Воспроизведите без изменений часть отрывка о поэзии Бориса Рыжего, начиная со слов «Тем прискорбнее наблюдать» и заканчивая словами «человек в литературе.».

Отрывок
# # # # # # #

Чувствуется, что автор испытывает к своему герою по-настоящему теплые чувства, что Борис Рыжий для него — поэтическая величина бесспорно. Труд огромен, и написать его, не будучи уверенным в том, что пишешь, на трезвый взгляд, просто невозможно.

Тем прискорбнее наблюдать те низины духа, какие Екатеринбургское писательское сообщество в лице одного из лучших своих представителей воспринимает как данность литературы.

«Он не описывал мир, даже не познавал его — Борис Рыжий в поэзии сразу же ухватил быка за рога: он взял жизнь за смерть, а смерть за жизнь»,

— запальчиво восклицает в начале своего очерка Юрий Казарин.

Так-то оно так, но что же все-таки делал Борис Рыжий в поэзии? Отвечу: только такой высокопарной абракадаброй и можно обозначить то, что творил этот человек в литературе.

Очерк назван «Поэт Борис Рыжий: постижение ужаса красоты». Слово «ужас» очень здесь уместно, оно просто прилипает к Борису Рыжему куда более крепко, чем даже слово «поэт». Здесь автора очерка, тонкого знатока и ценителя языка, чувство слова не обмануло. Одно замечание: гораздо точнее было бы сказать — «постижение красоты ужаса».

Цель моей работы — попытаться бегло прокомментировать некоторые высказывания уважаемого профессора филологии, попытаться понять их в меру собственного разумения и сделать какие-никакие, но выводы. Опять же, повторюсь, в меру собственного разумения, не претендуя быть истиной в последней инстанции.

# # # # # # #

Исходные данные
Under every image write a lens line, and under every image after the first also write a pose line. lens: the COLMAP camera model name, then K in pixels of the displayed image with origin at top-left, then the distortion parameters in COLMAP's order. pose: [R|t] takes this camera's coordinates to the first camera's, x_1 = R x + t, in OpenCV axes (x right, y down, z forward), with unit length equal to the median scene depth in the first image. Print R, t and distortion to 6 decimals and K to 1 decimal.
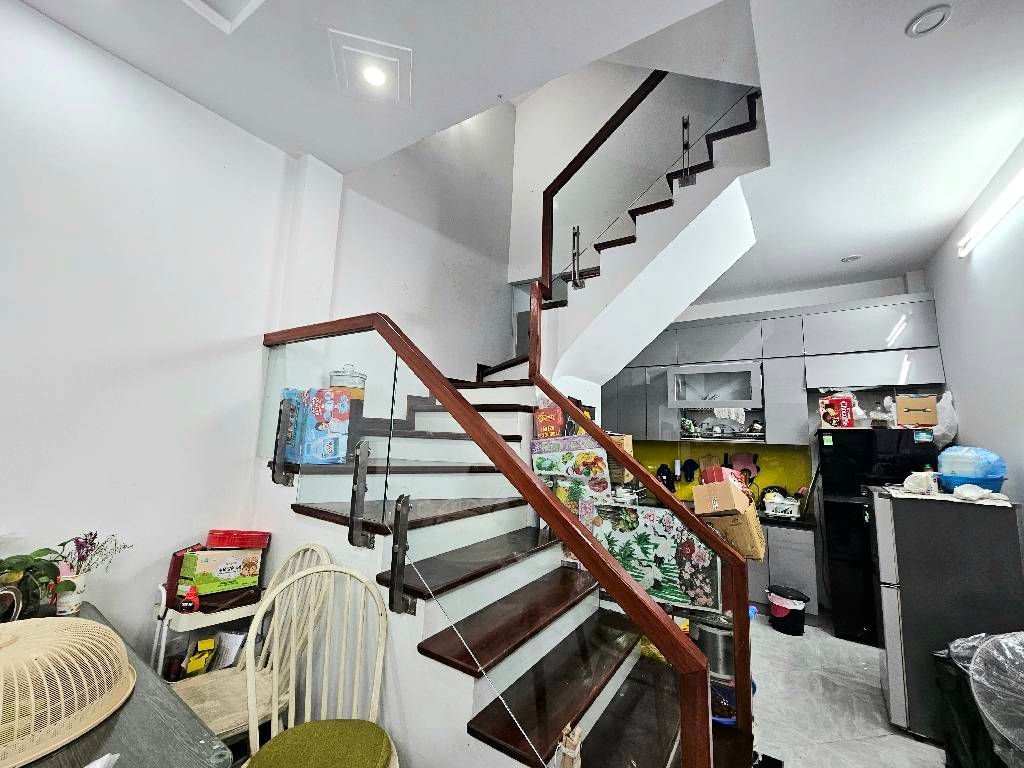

# # # # # # #

Выполненное задание
Тем прискорбнее наблюдать те низины духа, какие Екатеринбургское писательское сообщество в лице одного из лучших своих представителей воспринимает как данность литературы.

«Он не описывал мир, даже не познавал его — Борис Рыжий в поэзии сразу же ухватил быка за рога: он взял жизнь за смерть, а смерть за жизнь»,

— запальчиво восклицает в начале своего очерка Юрий Казарин.

Так-то оно так, но что же все-таки делал Борис Рыжий в поэзии? Отвечу: только такой высокопарной абракадаброй и можно обозначить то, что творил этот человек в литературе.